**练习文本:**
POJ 2954 Triangle(Pick定理)

题目链接：POJ 2954 Triangle

还是Pick定理，比上道题简单。

#include <iostream>
#include <cstdio>
#include <cmath>

using namespace std;

const double eps = 1e-10;

struct Point
{
	int x, y;
	Point(int x=0, int y=0):x(x),y(y) { }
};

typedef Point Vector;

Vector operator + (const Vector& A, const Vector& B)
{
    return Vector(A.x+B.x, A.y+B.y);
}

Vector operator - (const Point& A, const Point& B)
{
    return Vector(A.x-B.x, A.y-B.y);
}

Vector operator * (const Vector& A, double p)
{
    return Vector(A.x*p, A.y*p);
}

bool operator < (const Point& a, const Point& b)
{
	return a.x < b.x || (a.x == b.x && a.y < b.y);
}

int dcmp(double x)
{
    if(fabs(x) < eps)

**练习题 1:**
请把这篇讲 POJ 2954 Triangle 的练习文本完整摘录出来，不作任何改动。
**练习题 2:**
请原样抄写记录中的内容，从记录的第一行起，一直抄到包含“他们在一起十年，她闭着眼睛都”的那一行，首尾两行都要包括在内。
练习文本和记录是彼此独立的两份材料。

**可用数据:**
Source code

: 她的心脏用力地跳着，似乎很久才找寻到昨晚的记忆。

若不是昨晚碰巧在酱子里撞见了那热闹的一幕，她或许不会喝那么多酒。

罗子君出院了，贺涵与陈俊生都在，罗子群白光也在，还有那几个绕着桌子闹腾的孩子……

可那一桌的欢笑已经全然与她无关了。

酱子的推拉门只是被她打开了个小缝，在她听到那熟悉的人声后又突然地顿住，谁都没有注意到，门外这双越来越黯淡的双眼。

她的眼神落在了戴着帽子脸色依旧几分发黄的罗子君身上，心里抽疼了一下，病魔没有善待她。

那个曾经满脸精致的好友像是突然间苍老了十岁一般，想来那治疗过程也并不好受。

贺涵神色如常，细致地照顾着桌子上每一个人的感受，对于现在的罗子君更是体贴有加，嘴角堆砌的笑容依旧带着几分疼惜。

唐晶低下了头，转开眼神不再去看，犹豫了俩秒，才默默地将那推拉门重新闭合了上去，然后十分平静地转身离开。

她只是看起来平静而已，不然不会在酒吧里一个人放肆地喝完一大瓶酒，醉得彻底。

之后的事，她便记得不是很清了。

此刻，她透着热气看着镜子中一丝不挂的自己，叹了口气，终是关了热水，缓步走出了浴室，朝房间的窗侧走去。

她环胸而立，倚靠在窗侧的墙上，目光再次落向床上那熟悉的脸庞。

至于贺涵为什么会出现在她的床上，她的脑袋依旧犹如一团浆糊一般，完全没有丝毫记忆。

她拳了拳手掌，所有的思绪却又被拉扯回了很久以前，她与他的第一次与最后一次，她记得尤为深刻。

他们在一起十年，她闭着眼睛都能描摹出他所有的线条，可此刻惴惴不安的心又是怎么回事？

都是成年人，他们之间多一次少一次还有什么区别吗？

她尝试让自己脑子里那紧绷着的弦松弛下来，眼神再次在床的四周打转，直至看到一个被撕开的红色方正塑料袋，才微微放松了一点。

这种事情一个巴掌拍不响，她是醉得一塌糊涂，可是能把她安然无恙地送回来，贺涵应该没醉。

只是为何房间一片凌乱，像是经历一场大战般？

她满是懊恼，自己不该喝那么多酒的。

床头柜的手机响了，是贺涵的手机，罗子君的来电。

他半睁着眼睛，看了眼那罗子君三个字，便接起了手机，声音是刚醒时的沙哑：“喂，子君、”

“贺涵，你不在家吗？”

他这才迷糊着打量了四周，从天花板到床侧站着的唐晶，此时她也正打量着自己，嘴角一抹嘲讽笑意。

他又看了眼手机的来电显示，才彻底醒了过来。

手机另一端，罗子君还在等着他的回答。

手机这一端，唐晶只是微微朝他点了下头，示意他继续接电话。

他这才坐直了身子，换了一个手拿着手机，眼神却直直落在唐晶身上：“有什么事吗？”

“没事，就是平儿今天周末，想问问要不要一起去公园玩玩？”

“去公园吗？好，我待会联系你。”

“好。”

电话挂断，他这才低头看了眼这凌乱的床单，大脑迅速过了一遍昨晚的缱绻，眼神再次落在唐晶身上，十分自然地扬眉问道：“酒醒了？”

**输出 1:**
POJ 2954 Triangle(Pick定理)

题目链接：POJ 2954 Triangle

还是Pick定理，比上道题简单。

#include <iostream>
#include <cstdio>
#include <cmath>

using namespace std;

const double eps = 1e-10;

struct Point
{
	int x, y;
	Point(int x=0, int y=0):x(x),y(y) { }
};

typedef Point Vector;

Vector operator + (const Vector& A, const Vector& B)
{
    return Vector(A.x+B.x, A.y+B.y);
}

Vector operator - (const Point& A, const Point& B)
{
    return Vector(A.x-B.x, A.y-B.y);
}

Vector operator * (const Vector& A, double p)
{
    return Vector(A.x*p, A.y*p);
}

bool operator < (const Point& a, const Point& b)
{
	return a.x < b.x || (a.x == b.x && a.y < b.y);
}

int dcmp(double x)
{
    if(fabs(x) < eps)

**输出 2:**
Source code

: 她的心脏用力地跳着，似乎很久才找寻到昨晚的记忆。

若不是昨晚碰巧在酱子里撞见了那热闹的一幕，她或许不会喝那么多酒。

罗子君出院了，贺涵与陈俊生都在，罗子群白光也在，还有那几个绕着桌子闹腾的孩子……

可那一桌的欢笑已经全然与她无关了。

酱子的推拉门只是被她打开了个小缝，在她听到那熟悉的人声后又突然地顿住，谁都没有注意到，门外这双越来越黯淡的双眼。

她的眼神落在了戴着帽子脸色依旧几分发黄的罗子君身上，心里抽疼了一下，病魔没有善待她。

那个曾经满脸精致的好友像是突然间苍老了十岁一般，想来那治疗过程也并不好受。

贺涵神色如常，细致地照顾着桌子上每一个人的感受，对于现在的罗子君更是体贴有加，嘴角堆砌的笑容依旧带着几分疼惜。

唐晶低下了头，转开眼神不再去看，犹豫了俩秒，才默默地将那推拉门重新闭合了上去，然后十分平静地转身离开。

她只是看起来平静而已，不然不会在酒吧里一个人放肆地喝完一大瓶酒，醉得彻底。

之后的事，她便记得不是很清了。

此刻，她透着热气看着镜子中一丝不挂的自己，叹了口气，终是关了热水，缓步走出了浴室，朝房间的窗侧走去。

她环胸而立，倚靠在窗侧的墙上，目光再次落向床上那熟悉的脸庞。

至于贺涵为什么会出现在她的床上，她的脑袋依旧犹如一团浆糊一般，完全没有丝毫记忆。

她拳了拳手掌，所有的思绪却又被拉扯回了很久以前，她与他的第一次与最后一次，她记得尤为深刻。

他们在一起十年，她闭着眼睛都能描摹出他所有的线条，可此刻惴惴不安的心又是怎么回事？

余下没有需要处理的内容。